In real systems, it is not likely that sum will $=0$.  However, although there are squared quantities, and are not linear individually, the quantities are linear in our summation making it possible to consider linear optimization as a problem solving technique.  In addition, the first derivatives of the individual equations should also sum to zero, taking away any particular concern about the squared quantities.

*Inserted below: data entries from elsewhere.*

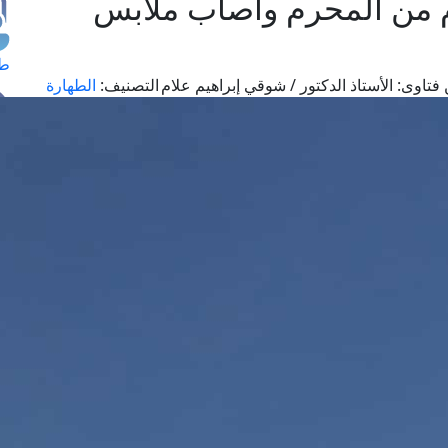
م من المحرم وأصاب ملابس
طل
فتاوى:
الأستاذ الدكتور / شوقي إبراهيم علام
التصنيف:
الطهارة
اس
حج
ال
م
الق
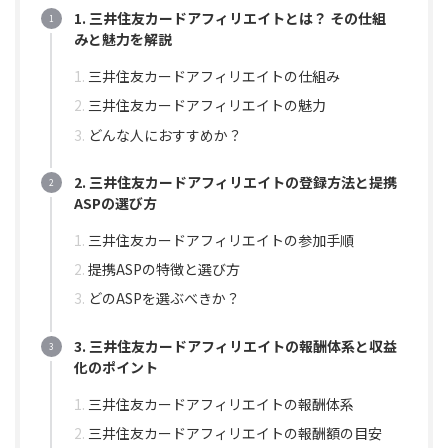
1. 三井住友カードアフィリエイトとは？ その仕組
みと魅力を解説
三井住友カードアフィリエイトの仕組み
三井住友カードアフィリエイトの魅力
どんな人におすすめか？
2. 三井住友カードアフィリエイトの登録方法と提携
ASPの選び方
三井住友カードアフィリエイトの参加手順
提携ASPの特徴と選び方
どのASPを選ぶべきか？
3. 三井住友カードアフィリエイトの報酬体系と収益
化のポイント
三井住友カードアフィリエイトの報酬体系
三井住友カードアフィリエイトの報酬額の目安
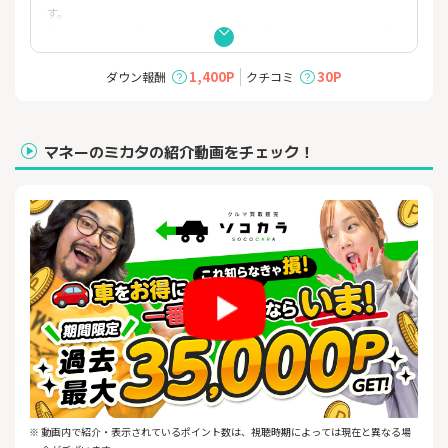
す。
電話査定か、出張査定か、より高く買い取れる方の査定方法を提
案するソコカラ独自の2WAY査定を実施中！
「電話査定」では出張コストを抑え、買取金額に還元！
1,400P
30P
ダウン報酬
クチコミ
「出張査定」ではプロの査定員が愛車の価値を見極め、高価買取
いたします！
マネーのミカタの紹介動画をチェック！
※ 動画内で紹介・表示されているポイント数は、視聴時期によっては現在と異なる場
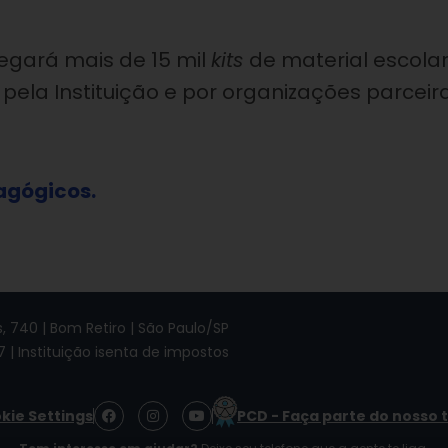
tregará mais de 15 mil
kits
de material escolar
pela Instituição e por organizações parceir
agógicos.
 740 | Bom Retiro | São Paulo/SP
7 | Instituição isenta de impostos
F
I
Y
kie Settings
PCD - Faça parte do nosso 
a
n
o
c
s
u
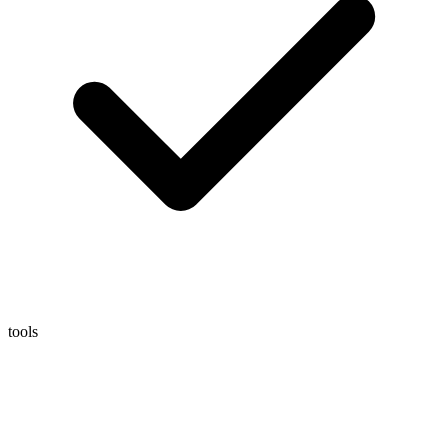
tools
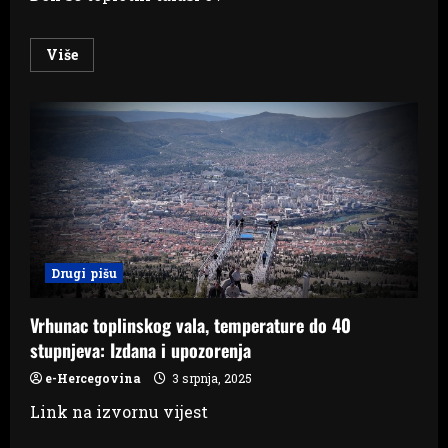
Read
Više
more
about
Pet
trikova
za
dom
koji
hladi:
Preživite
ljeto
bez
klime
Drugi pišu
Vrhunac toplinskog vala, temperature do 40
stupnjeva: Izdana i upozorenja
e-Hercegovina
3 srpnja, 2025
Link na izvornu vijest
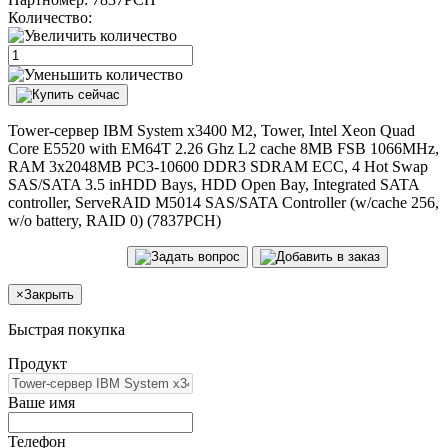
Количество:
Tower-сервер IBM System x3400 M2, Tower, Intel Xeon Quad
Core E5520 with EM64T 2.26 Ghz L2 cache 8MB FSB 1066MHz,
RAM 3x2048MB PC3-10600 DDR3 SDRAM ECC, 4 Hot Swap
SAS/SATA 3.5 inHDD Bays, HDD Open Bay, Integrated SATA
controller, ServeRAID M5014 SAS/SATA Controller (w/cache 256,
w/o battery, RAID 0) (7837PCH)
×
Закрыть
Быстрая покупка
Продукт
Ваше имя
Телефон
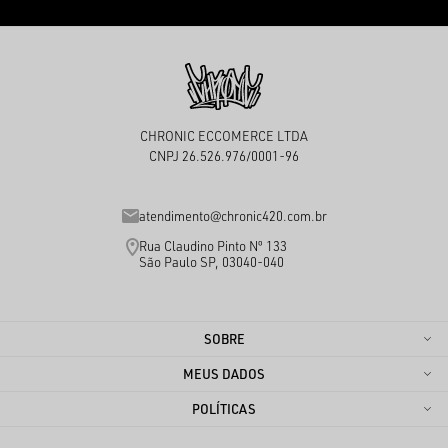
CHRONIC ECCOMERCE LTDA
CNPJ 26.526.976/0001-96
atendimento@chronic420.com.br
Rua Claudino Pinto Nº 133
São Paulo SP, 03040-040
SOBRE
MEUS DADOS
POLÍTICAS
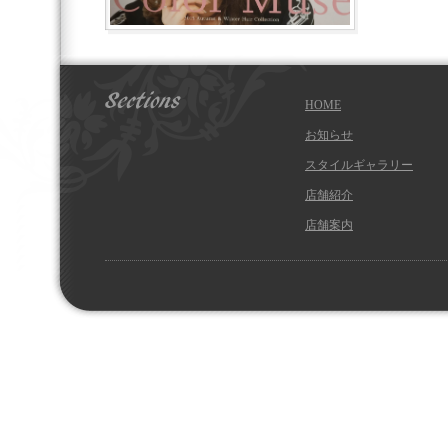
HOME
お知らせ
スタイルギャラリー
店舗紹介
店舗案内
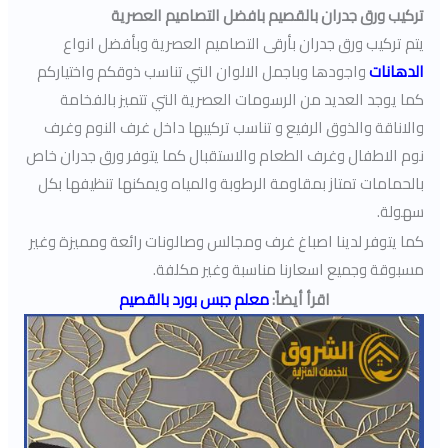
تركيب ورق جدران بالقصيم بافضل التصاميم العصرية
يتم تركيب ورق جدران بأرقى التصاميم العصرية وبأفضل انواع
الدهانات
واجودها وباجمل الالوان التي تناسب ذوقكم واختياركم
كما يوجد العديد من الرسومات العصرية التي تتميز بالفخامة
والاناقة والذوق الرفيع و تناسب تركيبها داخل غرف النوم وغرف
نوم الاطفال وغرف الطعام والاستقبال كما يتوفر ورق جدران خاص
بالحمامات تمتاز بمقاومة الرطوبة والمياه ويمكنها تنظيفها بكل
سهولة.
كما يتوفر لدينا اصباغ غرف ومجالس وصالونات رائعة ومميزة وغير
مسبوقة وجميع اسعارنا مناسبة وغير مكلفة.
اقرأ أيضاً
:
معلم جبس بورد بالقصيم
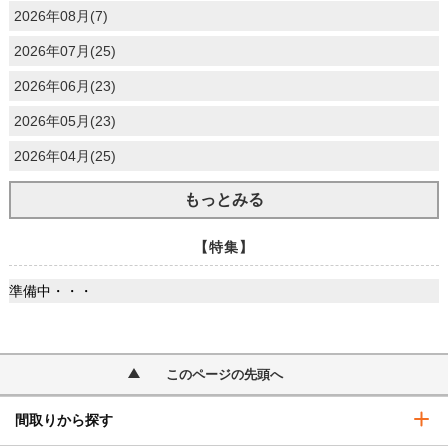
2026年08月(7)
2026年07月(25)
2026年06月(23)
2026年05月(23)
2026年04月(25)
もっとみる
【特集】
準備中・・・
このページの先頭へ
間取りから探す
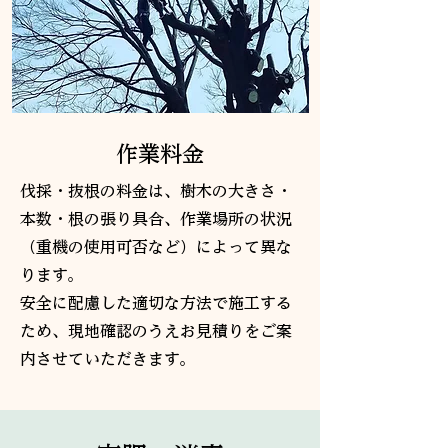
作業料金
伐採・抜根の料金は、樹木の大きさ・
本数・根の張り具合、作業場所の状況
（重機の使用可否など）によって異な
ります。
安全に配慮した適切な方法で施工する
ため、現地確認のうえお見積りをご案
内させていただきます。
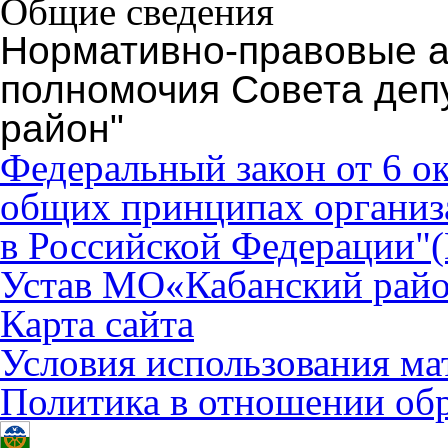
Общие сведения
Нормативно-правовые 
полномочия Совета деп
район"
Федеральный закон от 6 о
общих принципах организ
в Российской Федерации"
Устав МО«Кабанский рай
Карта сайта
Условия использования ма
Политика в отношении об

$$\sum_{i,j} \partial_{Q_i}\left[ M_iQ_i^2  + K_{{D_2}_i}Q_i\right]_j =\sum_{i,j} \left[ 2M_iQ_i + K_{{D_2}_i} \right]_j = 0$$
Since the $K_{{D_1}_i}$'s are constants they can be summed and moved to the right hand side of the equation:
$$\sum_{i,j} \left[ K_{{D_2}_i} \right]_j = K_{total}$$
$$\sum_{i,j} \left[ 2M_iQ_i \right]_j = -K_{total}$$
Discussion
It should be pointed out that there is only one optimal equilibrium point, however, if in real systems it can be shown that the optimal point is unobtainable and is instead replaced by some other minimum value, then there may be multiple solutions to a given problem.  This means there may be multiple allocation schemes that are deemed optimal.  
It should also be pointed out that individuals who understand this simple theory are able to manipulate a given situation by temporarily moving a system from its equilibrium point.  This is often a focus of wall street trading, but can make itself apparent in other areas of life.  One example that comes to mind is the current use of qualifications in order to limit job opportunities to a select set of individuals. 

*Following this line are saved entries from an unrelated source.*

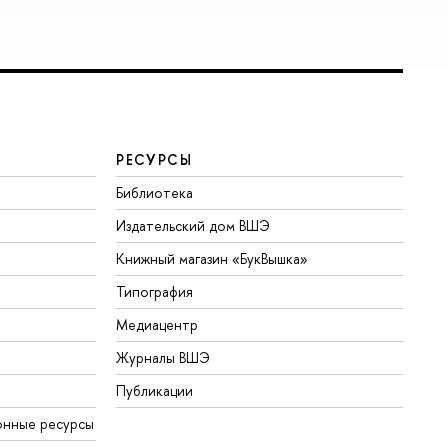
РЕСУРСЫ
Библиотека
Издательский дом ВШЭ
Книжный магазин «БукВышка»
Типография
Медиацентр
Журналы ВШЭ
Публикации
онные ресурсы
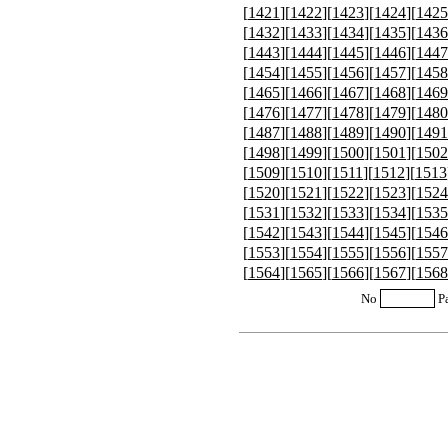
[
1421
][
1422
][
1423
][
1424
][
1425
[
1432
][
1433
][
1434
][
1435
][
1436
[
1443
][
1444
][
1445
][
1446
][
1447
[
1454
][
1455
][
1456
][
1457
][
1458
[
1465
][
1466
][
1467
][
1468
][
1469
[
1476
][
1477
][
1478
][
1479
][
1480
[
1487
][
1488
][
1489
][
1490
][
1491
[
1498
][
1499
][
1500
][
1501
][
1502
[
1509
][
1510
][
1511
][
1512
][
1513
[
1520
][
1521
][
1522
][
1523
][
1524
[
1531
][
1532
][
1533
][
1534
][
1535
[
1542
][
1543
][
1544
][
1545
][
1546
[
1553
][
1554
][
1555
][
1556
][
1557
[
1564
][
1565
][
1566
][
1567
][
1568
No
P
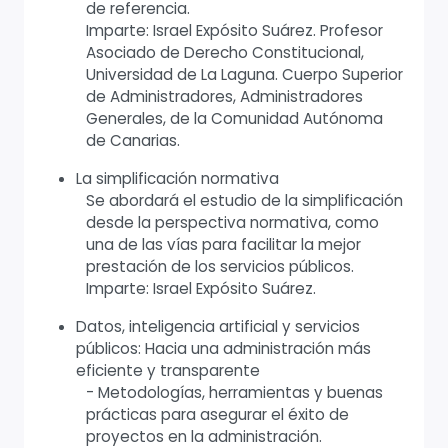
de referencia.
Imparte: Israel Expósito Suárez. Profesor
Asociado de Derecho Constitucional,
Universidad de La Laguna. Cuerpo Superior
de Administradores, Administradores
Generales, de la Comunidad Autónoma
de Canarias.
La simplificación normativa
Se abordará el estudio de la simplificación
desde la perspectiva normativa, como
una de las vías para facilitar la mejor
prestación de los servicios públicos.
Imparte: Israel Expósito Suárez.
Datos, inteligencia artificial y servicios
públicos: Hacia una administración más
eficiente y transparente
- Metodologías, herramientas y buenas
prácticas para asegurar el éxito de
proyectos en la administración.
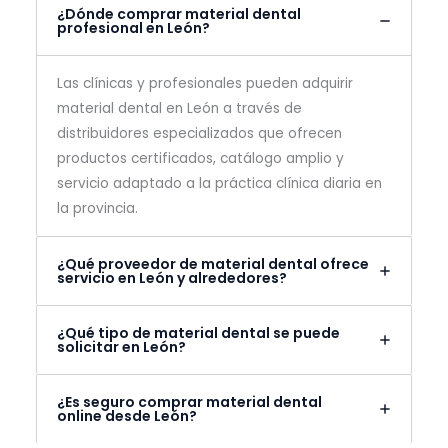
¿Dónde comprar material dental
profesional en León?
Las clínicas y profesionales pueden adquirir
material dental en León a través de
distribuidores especializados que ofrecen
productos certificados, catálogo amplio y
servicio adaptado a la práctica clínica diaria en
la provincia.
¿Qué proveedor de material dental ofrece
servicio en León y alrededores?
¿Qué tipo de material dental se puede
solicitar en León?
¿Es seguro comprar material dental
online desde León?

Although job qualifications can be good by maintaining a minimum standard for employment, they can also be manipulated to limit job allocation to a smaller population.  The inefficiency appears when people who are otherwise capable of performing a job are excluded due to some arbitrary set of constraints unrelated to job performance. Recent evidence indicates that some of the current economic malaise is directly associated with a market inefficiency trend in the form of qualification standards. This and many other examples can be shown to represent "fermionic" behavior in financial and sociological settings.
To get to the specific point as to whether "fermionic" models are better than "bosonic" models, the simple answer is that they already have been used and are regularly used, in particular, even the linked paper above discusses how many of these problems simplify to standard type linear resource allocation problems.
UPDATE 2
As discussed in the comments below and in the linked paper, occupancy constraints by restricting quantities or by reducing utility with increased quantities reflect "crowd avoidance" and thus represent "fermionic" behavior.
Edit
Adjusted so that the supply and demand curves were combined in a more intuitive system based on signs of their slope.  Further corrected to reflect the need for an additional constant to represent the downward sloping demand curve.
A: According to this book (p. 61) "[this] paper discusses in detail how a Fermion and Boson field can be used to express the state of the human psyche."
I cannot expand.